Credit: © NOAA

The pathway of the fluids from black smokers near slow-spreading ocean ridges is channelled by faults in the oceanic crust, suggests a new geochemical analysis of a massif 25 km west of the mid-Atlantic ridge. This is contrary to the standard model of hydrothermal systems in which recharge of the hydrothermal fluids from seawater is slow and diffuse, and a vertical outlet pipe leads into the vents.

Andrew McCaig of Leeds University in the UK and colleagues1 analysed the oxygen and strontium isotope compositions of the rocks from a mid-Atlantic detachment fault — a shallow-angle fault in the ocean crust — at about 15°N. From the combination of these isotopic compositions, the researchers concluded that the rocks were geochemically altered by hot fast-flowing hydrothermal fluids that were geochemically similar to seawater, suggesting that the fault provides a fast pathway for fluid flow through a hydrothermal system.
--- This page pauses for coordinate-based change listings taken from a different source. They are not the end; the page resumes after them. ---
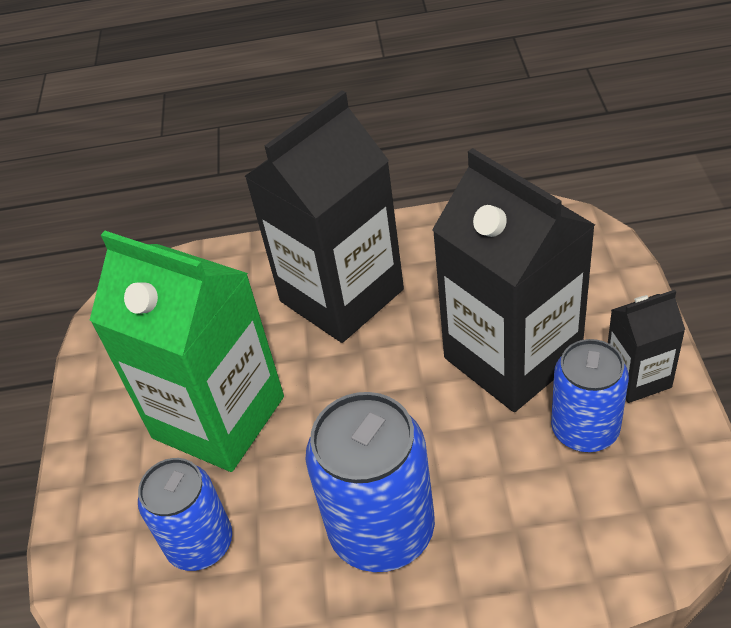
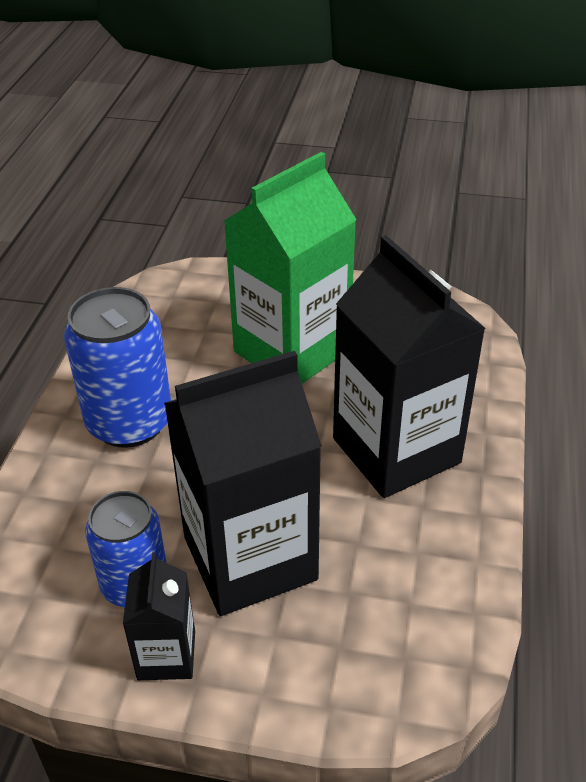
camera: 100 degrees right, 5 degrees down
(200, 543) = (183, 329): blue can -> none

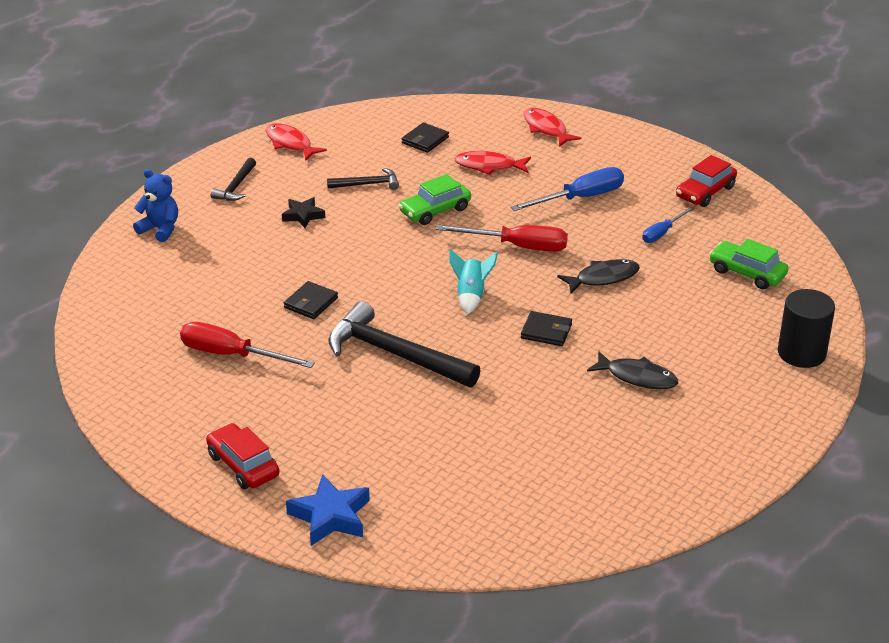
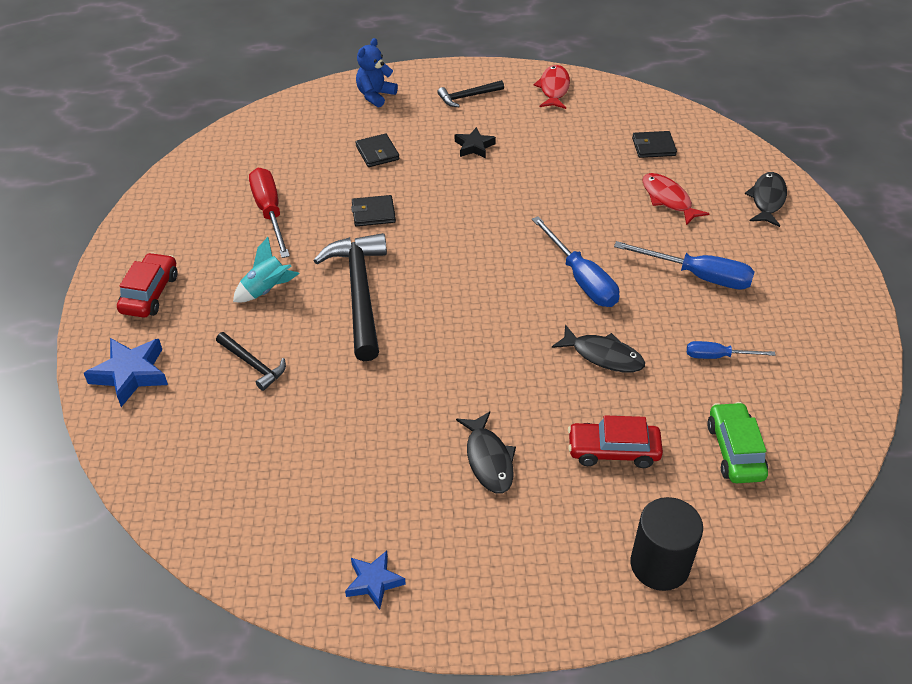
camera: 50 degrees right, 10 degrees up
(160, 229) = (375, 95): blue teddy bear -> blue teddy bear turned 135 degrees counterclockwise
(367, 184) = (555, 153): black hammer -> black hammer (253, 365)
(435, 211) = (568, 206): green car -> none
(471, 295) = (482, 291): turquoise rocket -> turquoise rocket (266, 290)
(517, 246) = (581, 279): red screwdriver -> blue screwdriver
(546, 129) = (767, 200): red fish -> black fish
(546, 331) = (486, 363): black wallet -> black wallet (377, 153)
(687, 482) = (374, 582): none -> blue star
(705, 192) = (820, 350): red car -> red car (613, 451)

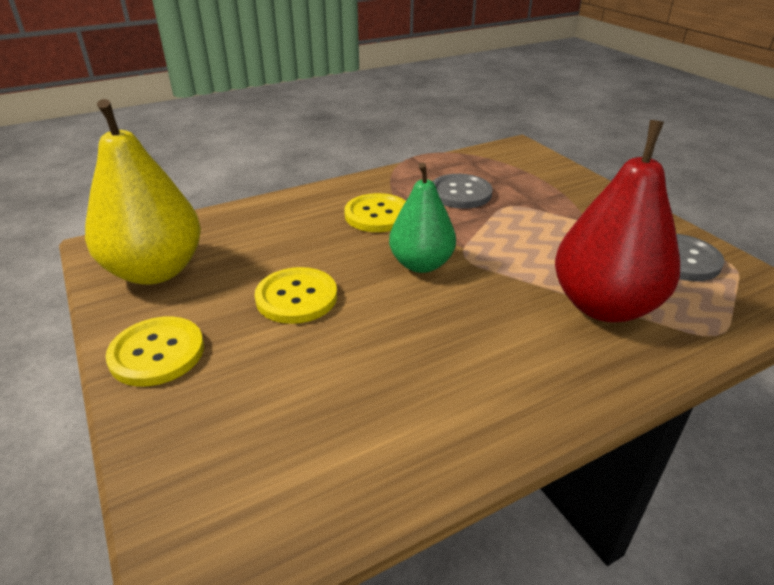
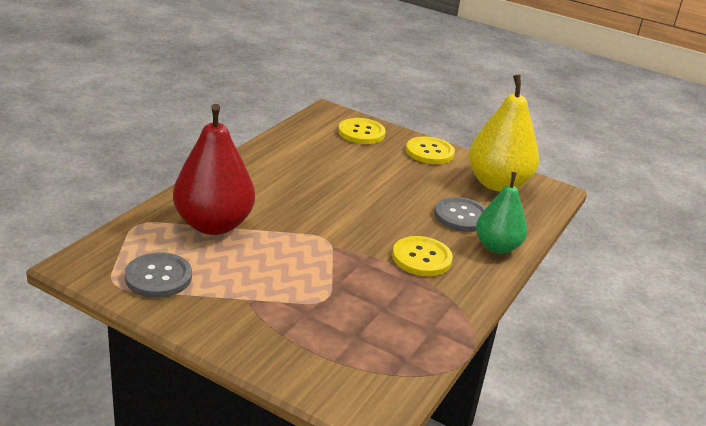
camera: 145 degrees right, 5 degrees down
(296, 297) = (401, 188): yellow button -> yellow button (361, 133)
(421, 264) = (350, 225): green pear -> green pear (497, 247)
(460, 193) = (378, 303): grey button -> grey button (461, 216)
Because of the shallow angles of fluid flow associated with detachment faults, hydrothermal vents can be located several kilometres away from the volcanic zone or magma chamber whose heat fuels the circulation. Different stages in the evolution of the detachment faults explain distinct types of hydrothermal circulation systems, such as the Transatlantic Geotraverse, the Rainbow and the Lost City vent fields.